Extract the line that contains "B - 6 months E - 12 months" and every line after it to the end of the records below, exactly as written and nothing else.

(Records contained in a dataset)
▬▬▬

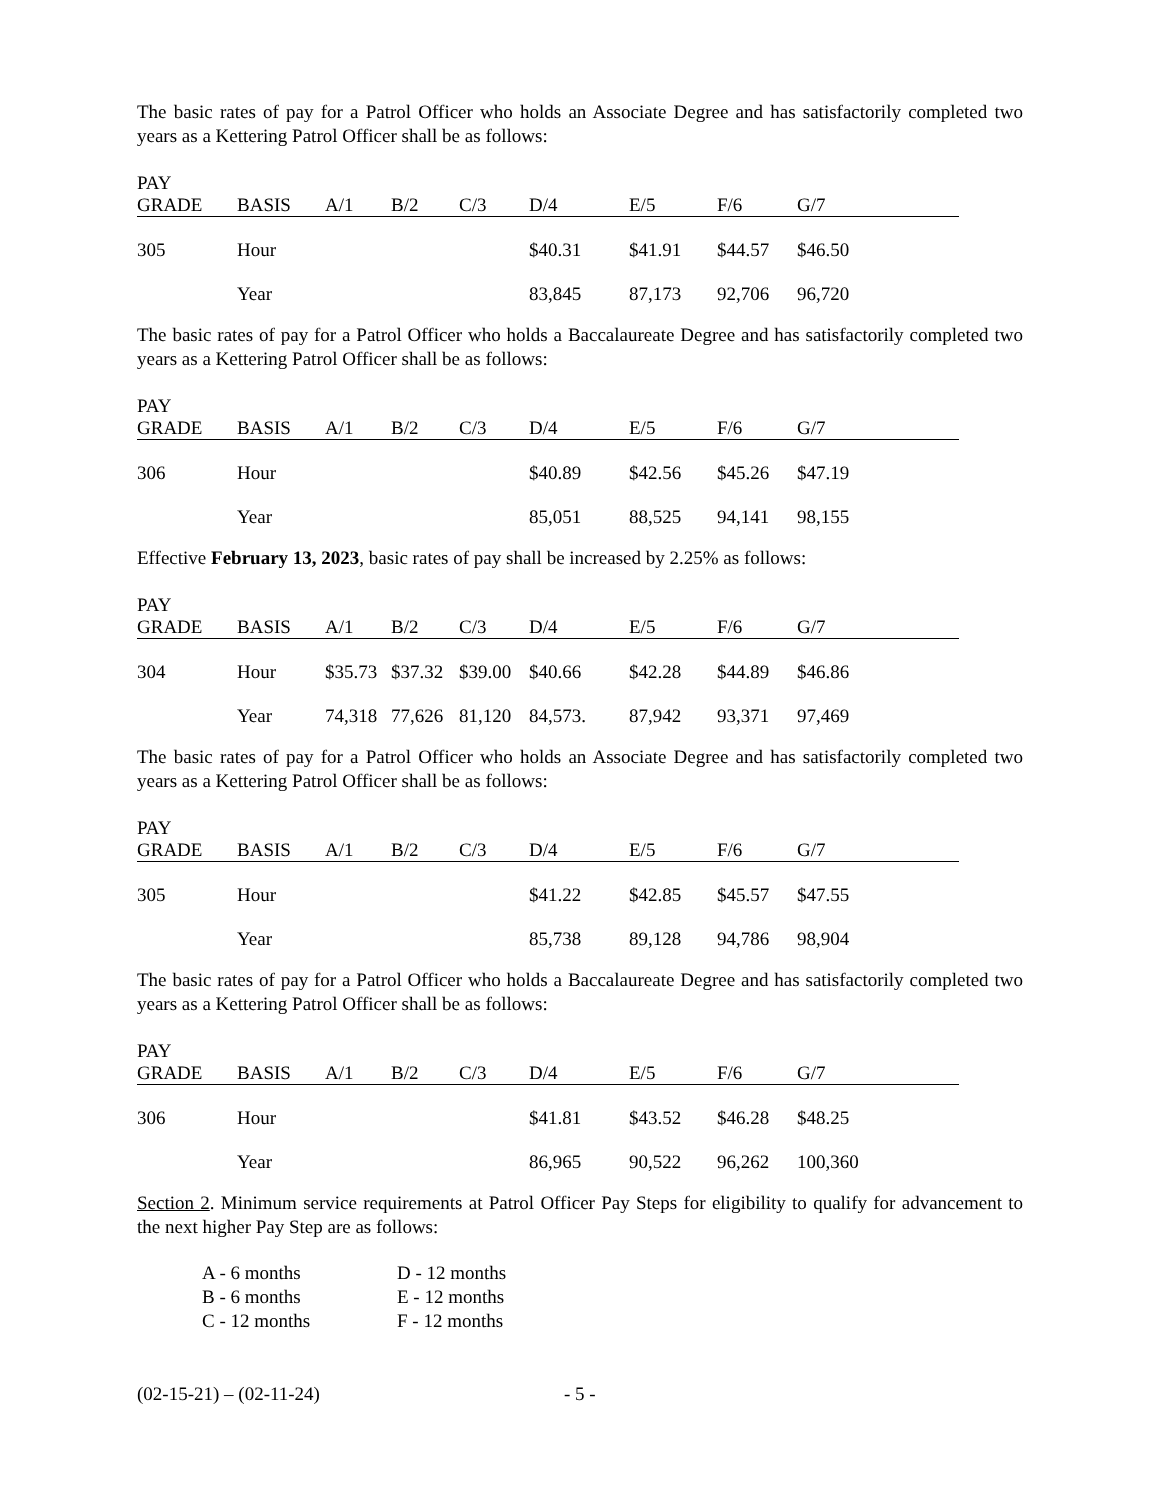The basic rates of pay for a Patrol Officer who holds an Associate Degree and has satisfactorily completed two years as a Kettering Patrol Officer shall be as follows:
| PAY GRADE | BASIS | A/1 | B/2 | C/3 | D/4 | E/5 | F/6 | G/7 |
| --- | --- | --- | --- | --- | --- | --- | --- | --- |
| 305 | Hour | | | | $40.31 | $41.91 | $44.57 | $46.50 |
| | Year | | | | 83,845 | 87,173 | 92,706 | 96,720 |
The basic rates of pay for a Patrol Officer who holds a Baccalaureate Degree and has satisfactorily completed two years as a Kettering Patrol Officer shall be as follows:
| PAY GRADE | BASIS | A/1 | B/2 | C/3 | D/4 | E/5 | F/6 | G/7 |
| --- | --- | --- | --- | --- | --- | --- | --- | --- |
| 306 | Hour | | | | $40.89 | $42.56 | $45.26 | $47.19 |
| | Year | | | | 85,051 | 88,525 | 94,141 | 98,155 |
Effective February 13, 2023, basic rates of pay shall be increased by 2.25% as follows:
| PAY GRADE | BASIS | A/1 | B/2 | C/3 | D/4 | E/5 | F/6 | G/7 |
| --- | --- | --- | --- | --- | --- | --- | --- | --- |
| 304 | Hour | $35.73 | $37.32 | $39.00 | $40.66 | $42.28 | $44.89 | $46.86 |
| | Year | 74,318 | 77,626 | 81,120 | 84,573. | 87,942 | 93,371 | 97,469 |
The basic rates of pay for a Patrol Officer who holds an Associate Degree and has satisfactorily completed two years as a Kettering Patrol Officer shall be as follows:
| PAY GRADE | BASIS | A/1 | B/2 | C/3 | D/4 | E/5 | F/6 | G/7 |
| --- | --- | --- | --- | --- | --- | --- | --- | --- |
| 305 | Hour | | | | $41.22 | $42.85 | $45.57 | $47.55 |
| | Year | | | | 85,738 | 89,128 | 94,786 | 98,904 |
The basic rates of pay for a Patrol Officer who holds a Baccalaureate Degree and has satisfactorily completed two years as a Kettering Patrol Officer shall be as follows:
| PAY GRADE | BASIS | A/1 | B/2 | C/3 | D/4 | E/5 | F/6 | G/7 |
| --- | --- | --- | --- | --- | --- | --- | --- | --- |
| 306 | Hour | | | | $41.81 | $43.52 | $46.28 | $48.25 |
| | Year | | | | 86,965 | 90,522 | 96,262 | 100,360 |
Section 2. Minimum service requirements at Patrol Officer Pay Steps for eligibility to qualify for advancement to the next higher Pay Step are as follows:
A - 6 months D - 12 months
B - 6 months E - 12 months
C - 12 months F - 12 months
(02-15-21) – (02-11-24) - 5 -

▬▬▬

Result for this exercise:
B - 6 months E - 12 months
C - 12 months F - 12 months
(02-15-21) – (02-11-24) - 5 -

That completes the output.